Stored dataset items
# # #

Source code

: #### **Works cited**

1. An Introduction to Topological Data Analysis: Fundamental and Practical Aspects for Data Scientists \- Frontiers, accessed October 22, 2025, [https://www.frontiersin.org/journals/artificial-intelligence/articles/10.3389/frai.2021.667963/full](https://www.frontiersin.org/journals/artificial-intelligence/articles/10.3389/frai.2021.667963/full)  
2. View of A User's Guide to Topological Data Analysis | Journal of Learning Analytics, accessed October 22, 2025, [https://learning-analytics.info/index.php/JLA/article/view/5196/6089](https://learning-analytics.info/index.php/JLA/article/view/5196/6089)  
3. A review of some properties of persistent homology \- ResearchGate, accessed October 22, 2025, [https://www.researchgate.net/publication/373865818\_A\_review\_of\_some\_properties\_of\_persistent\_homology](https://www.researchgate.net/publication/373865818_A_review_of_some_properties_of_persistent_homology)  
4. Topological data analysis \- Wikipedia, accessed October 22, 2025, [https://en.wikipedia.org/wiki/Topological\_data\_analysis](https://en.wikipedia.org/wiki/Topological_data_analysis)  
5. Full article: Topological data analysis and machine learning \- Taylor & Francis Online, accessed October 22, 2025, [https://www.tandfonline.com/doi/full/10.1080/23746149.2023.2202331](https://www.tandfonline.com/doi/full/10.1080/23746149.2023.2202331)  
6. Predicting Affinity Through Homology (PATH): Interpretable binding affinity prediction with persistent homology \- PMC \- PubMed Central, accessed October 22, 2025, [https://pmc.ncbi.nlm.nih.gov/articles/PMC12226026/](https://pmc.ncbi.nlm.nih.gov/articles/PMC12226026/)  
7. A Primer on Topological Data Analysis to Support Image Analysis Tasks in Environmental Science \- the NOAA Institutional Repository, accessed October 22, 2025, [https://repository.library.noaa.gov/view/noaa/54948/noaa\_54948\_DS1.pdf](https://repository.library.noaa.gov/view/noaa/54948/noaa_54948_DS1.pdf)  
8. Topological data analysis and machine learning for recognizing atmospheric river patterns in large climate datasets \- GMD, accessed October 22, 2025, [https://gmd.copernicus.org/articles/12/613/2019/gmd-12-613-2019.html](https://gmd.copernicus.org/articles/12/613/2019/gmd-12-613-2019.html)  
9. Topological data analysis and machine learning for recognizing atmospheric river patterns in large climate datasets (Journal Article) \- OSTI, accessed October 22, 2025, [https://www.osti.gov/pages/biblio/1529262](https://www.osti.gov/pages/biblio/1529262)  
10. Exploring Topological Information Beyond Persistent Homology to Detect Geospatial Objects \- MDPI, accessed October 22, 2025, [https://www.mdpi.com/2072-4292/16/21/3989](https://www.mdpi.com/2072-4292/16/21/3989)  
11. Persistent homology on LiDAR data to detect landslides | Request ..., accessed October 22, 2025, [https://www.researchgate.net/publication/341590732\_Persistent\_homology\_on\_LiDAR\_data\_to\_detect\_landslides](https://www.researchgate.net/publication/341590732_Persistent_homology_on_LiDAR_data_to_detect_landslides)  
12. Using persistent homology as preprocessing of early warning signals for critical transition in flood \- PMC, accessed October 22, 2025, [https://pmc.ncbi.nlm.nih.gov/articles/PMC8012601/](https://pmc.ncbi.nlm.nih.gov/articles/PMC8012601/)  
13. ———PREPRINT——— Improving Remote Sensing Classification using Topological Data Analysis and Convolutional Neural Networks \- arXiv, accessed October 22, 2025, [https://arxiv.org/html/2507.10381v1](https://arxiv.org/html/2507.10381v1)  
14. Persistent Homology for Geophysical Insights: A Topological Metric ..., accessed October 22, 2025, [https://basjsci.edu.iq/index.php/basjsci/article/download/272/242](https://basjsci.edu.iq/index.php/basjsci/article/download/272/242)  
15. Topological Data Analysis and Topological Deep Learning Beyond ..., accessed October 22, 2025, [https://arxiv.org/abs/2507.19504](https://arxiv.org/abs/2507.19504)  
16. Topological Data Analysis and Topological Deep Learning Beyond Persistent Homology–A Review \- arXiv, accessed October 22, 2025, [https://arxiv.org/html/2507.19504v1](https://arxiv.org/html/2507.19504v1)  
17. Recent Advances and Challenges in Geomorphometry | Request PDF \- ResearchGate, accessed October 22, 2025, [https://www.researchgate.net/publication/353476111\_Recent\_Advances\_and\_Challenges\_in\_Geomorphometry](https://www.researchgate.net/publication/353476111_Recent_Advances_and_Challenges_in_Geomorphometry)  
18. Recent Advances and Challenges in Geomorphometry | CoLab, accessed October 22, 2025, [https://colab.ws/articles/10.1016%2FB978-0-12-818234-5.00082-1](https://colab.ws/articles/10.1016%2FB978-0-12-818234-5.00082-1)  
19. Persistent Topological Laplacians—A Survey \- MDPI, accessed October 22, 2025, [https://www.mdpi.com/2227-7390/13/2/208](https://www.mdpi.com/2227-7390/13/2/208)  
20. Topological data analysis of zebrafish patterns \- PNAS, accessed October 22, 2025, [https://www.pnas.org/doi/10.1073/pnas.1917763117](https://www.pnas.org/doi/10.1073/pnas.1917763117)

# # #

Goal of the exercise: Could you render every line of the records above as a numbered list, leaving out the blank lines?

Written answer:
1. Source code
2. : #### **Works cited**
3. 1. An Introduction to Topological Data Analysis: Fundamental and Practical Aspects for Data Scientists \- Frontiers, accessed October 22, 2025, [https://www.frontiersin.org/journals/artificial-intelligence/articles/10.3389/frai.2021.667963/full](https://www.frontiersin.org/journals/artificial-intelligence/articles/10.3389/frai.2021.667963/full)  
4. 2. View of A User's Guide to Topological Data Analysis | Journal of Learning Analytics, accessed October 22, 2025, [https://learning-analytics.info/index.php/JLA/article/view/5196/6089](https://learning-analytics.info/index.php/JLA/article/view/5196/6089)  
5. 3. A review of some properties of persistent homology \- ResearchGate, accessed October 22, 2025, [https://www.researchgate.net/publication/373865818\_A\_review\_of\_some\_properties\_of\_persistent\_homology](https://www.researchgate.net/publication/373865818_A_review_of_some_properties_of_persistent_homology)  
6. 4. Topological data analysis \- Wikipedia, accessed October 22, 2025, [https://en.wikipedia.org/wiki/Topological\_data\_analysis](https://en.wikipedia.org/wiki/Topological_data_analysis)  
7. 5. Full article: Topological data analysis and machine learning \- Taylor & Francis Online, accessed October 22, 2025, [https://www.tandfonline.com/doi/full/10.1080/23746149.2023.2202331](https://www.tandfonline.com/doi/full/10.1080/23746149.2023.2202331)  
8. 6. Predicting Affinity Through Homology (PATH): Interpretable binding affinity prediction with persistent homology \- PMC \- PubMed Central, accessed October 22, 2025, [https://pmc.ncbi.nlm.nih.gov/articles/PMC12226026/](https://pmc.ncbi.nlm.nih.gov/articles/PMC12226026/)  
9. 7. A Primer on Topological Data Analysis to Support Image Analysis Tasks in Environmental Science \- the NOAA Institutional Repository, accessed October 22, 2025, [https://repository.library.noaa.gov/view/noaa/54948/noaa\_54948\_DS1.pdf](https://repository.library.noaa.gov/view/noaa/54948/noaa_54948_DS1.pdf)  
10. 8. Topological data analysis and machine learning for recognizing atmospheric river patterns in large climate datasets \- GMD, accessed October 22, 2025, [https://gmd.copernicus.org/articles/12/613/2019/gmd-12-613-2019.html](https://gmd.copernicus.org/articles/12/613/2019/gmd-12-613-2019.html)  
11. 9. Topological data analysis and machine learning for recognizing atmospheric river patterns in large climate datasets (Journal Article) \- OSTI, accessed October 22, 2025, [https://www.osti.gov/pages/biblio/1529262](https://www.osti.gov/pages/biblio/1529262)  
12. 10. Exploring Topological Information Beyond Persistent Homology to Detect Geospatial Objects \- MDPI, accessed October 22, 2025, [https://www.mdpi.com/2072-4292/16/21/3989](https://www.mdpi.com/2072-4292/16/21/3989)  
13. 11. Persistent homology on LiDAR data to detect landslides | Request ..., accessed October 22, 2025, [https://www.researchgate.net/publication/341590732\_Persistent\_homology\_on\_LiDAR\_data\_to\_detect\_landslides](https://www.researchgate.net/publication/341590732_Persistent_homology_on_LiDAR_data_to_detect_landslides)  
14. 12. Using persistent homology as preprocessing of early warning signals for critical transition in flood \- PMC, accessed October 22, 2025, [https://pmc.ncbi.nlm.nih.gov/articles/PMC8012601/](https://pmc.ncbi.nlm.nih.gov/articles/PMC8012601/)  
15. 13. ———PREPRINT——— Improving Remote Sensing Classification using Topological Data Analysis and Convolutional Neural Networks \- arXiv, accessed October 22, 2025, [https://arxiv.org/html/2507.10381v1](https://arxiv.org/html/2507.10381v1)  
16. 14. Persistent Homology for Geophysical Insights: A Topological Metric ..., accessed October 22, 2025, [https://basjsci.edu.iq/index.php/basjsci/article/download/272/242](https://basjsci.edu.iq/index.php/basjsci/article/download/272/242)  
17. 15. Topological Data Analysis and Topological Deep Learning Beyond ..., accessed October 22, 2025, [https://arxiv.org/abs/2507.19504](https://arxiv.org/abs/2507.19504)  
18. 16. Topological Data Analysis and Topological Deep Learning Beyond Persistent Homology–A Review \- arXiv, accessed October 22, 2025, [https://arxiv.org/html/2507.19504v1](https://arxiv.org/html/2507.19504v1)  
19. 17. Recent Advances and Challenges in Geomorphometry | Request PDF \- ResearchGate, accessed October 22, 2025, [https://www.researchgate.net/publication/353476111\_Recent\_Advances\_and\_Challenges\_in\_Geomorphometry](https://www.researchgate.net/publication/353476111_Recent_Advances_and_Challenges_in_Geomorphometry)  
20. 18. Recent Advances and Challenges in Geomorphometry | CoLab, accessed October 22, 2025, [https://colab.ws/articles/10.1016%2FB978-0-12-818234-5.00082-1](https://colab.ws/articles/10.1016%2FB978-0-12-818234-5.00082-1)  
21. 19. Persistent Topological Laplacians—A Survey \- MDPI, accessed October 22, 2025, [https://www.mdpi.com/2227-7390/13/2/208](https://www.mdpi.com/2227-7390/13/2/208)  
22. 20. Topological data analysis of zebrafish patterns \- PNAS, accessed October 22, 2025, [https://www.pnas.org/doi/10.1073/pnas.1917763117](https://www.pnas.org/doi/10.1073/pnas.1917763117)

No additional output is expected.